También se esconde en estos hermosos versos el placer de crear y leer poesía que es un elemento central en la obra de este poeta que usa la poesía como pasaporte para llegar a otros lugares y para adentrarse en sí mismo. Es que para entender plenamente la obra de Gutiérrez Vega hay que tener siempre en mente que toda su obra se fundamenta en un profundo y genuino placer por la vida:
Renunciaré a todo menos a la vida, viviré cada minuto con los ojos abiertos sin esperar otra cosa que la salida del sol.

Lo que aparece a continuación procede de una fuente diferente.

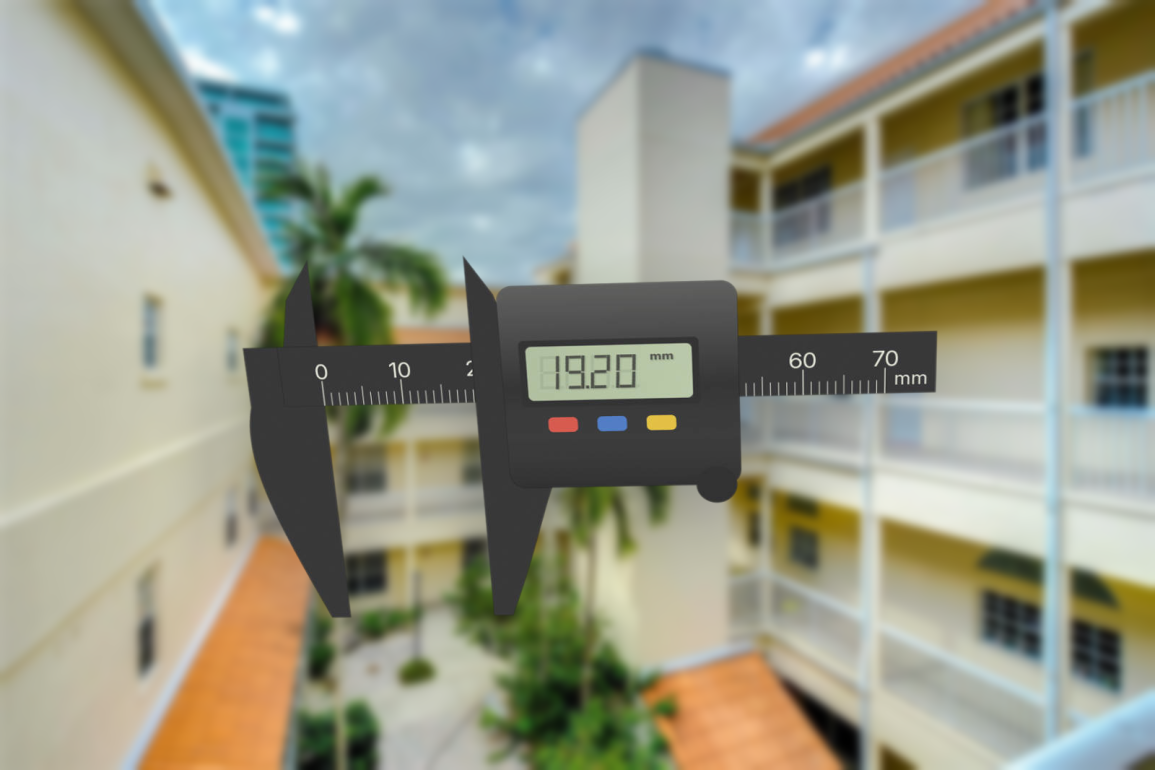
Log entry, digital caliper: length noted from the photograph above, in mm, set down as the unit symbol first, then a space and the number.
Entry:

Así, cada minuto equivaldrá a una vida entera.(“Canto del Despotado de Morea, VI”)
Ese placer de vivir que desemboca en una sensata ética hedonista, lleva al poeta a dar gracias por las cosas más sencillas y necesarias de la vida, pero sobre todo lo lleva a apreciar el humor que se puede convertir hasta en una herramienta política:
Esta risa no es una revancha, es una manera clandestina de hacer una revolución absolutamente inútil.(“Afirmaciones de perplejidad ante el paso del tiempo, II”)
Ese hedonismo que reconoce el absurdo de la vida –reconocimiento paradójico en este poeta, dada la fe religiosa que sustenta– lo lleva a adoptar como héroe o modelo vital a los actores del clásico cine mudo estadounidense, especialmente a Buster Keaton –“todos debemos recordar el cine mudo / y homenajear en silencio / a Buster Keaton”, “El Juicio”– quien aparece aquí como un santo ingenuo pero sabio, ya que se convierte en la metáfora de dos conceptos centrales en la poesía de Gutiérrez Vega: el deleite de la vida y el reconocimiento del sinsentido que, paradójicamente, la sustenta.
Por medio de la poesía –en muchos casos, por su propia poesía– el poeta llega a apreciar la vida con tal intensidad que lo poético surge justa y precisamente en el momento mismo de contacto con otro mundo, en una cultura diferente a la suya. Por ello es que su entrada a Puerto Rico se da por la lectura de la poesía de Palés Matos y, para hablarnos a los puertorriqueños como colectividad, le habla a nuestro gran poeta:
Van sus Antillas dando tumbos de ser y de no ser, van siendo ellas con la oscura certeza de la carne abiertas a su designio de alegría, con un destino que no es de ellas y es, pues, a su alma no la atan cadenas ni cañones.(“Un recado para Luis Palés Matos”)
Por Palés, por su poesía, entrevé el conflictivo placer de vivir en nuestra isla –esa “oscura certeza de la carne”– y también por el gran poeta llega a la colectividad, a nosotros como grupo, de la misma forma que por la poesía de Seferis llegaba a Grecia, por la de Wordsworth, a Inglaterra y por la de López Velarde, a su propio México profundo. Es por ello que creo –y tengo la certeza de que mi tesis no está errada– que la obra de Hugo Gutiérrez Vega es, en verdad y por suerte para sus lectores, un pasaporte para la poesía, para la poesía mexicana de la cual es ya parte de su canon, y para la poesía, así sola, poesía gloriosamente a secas.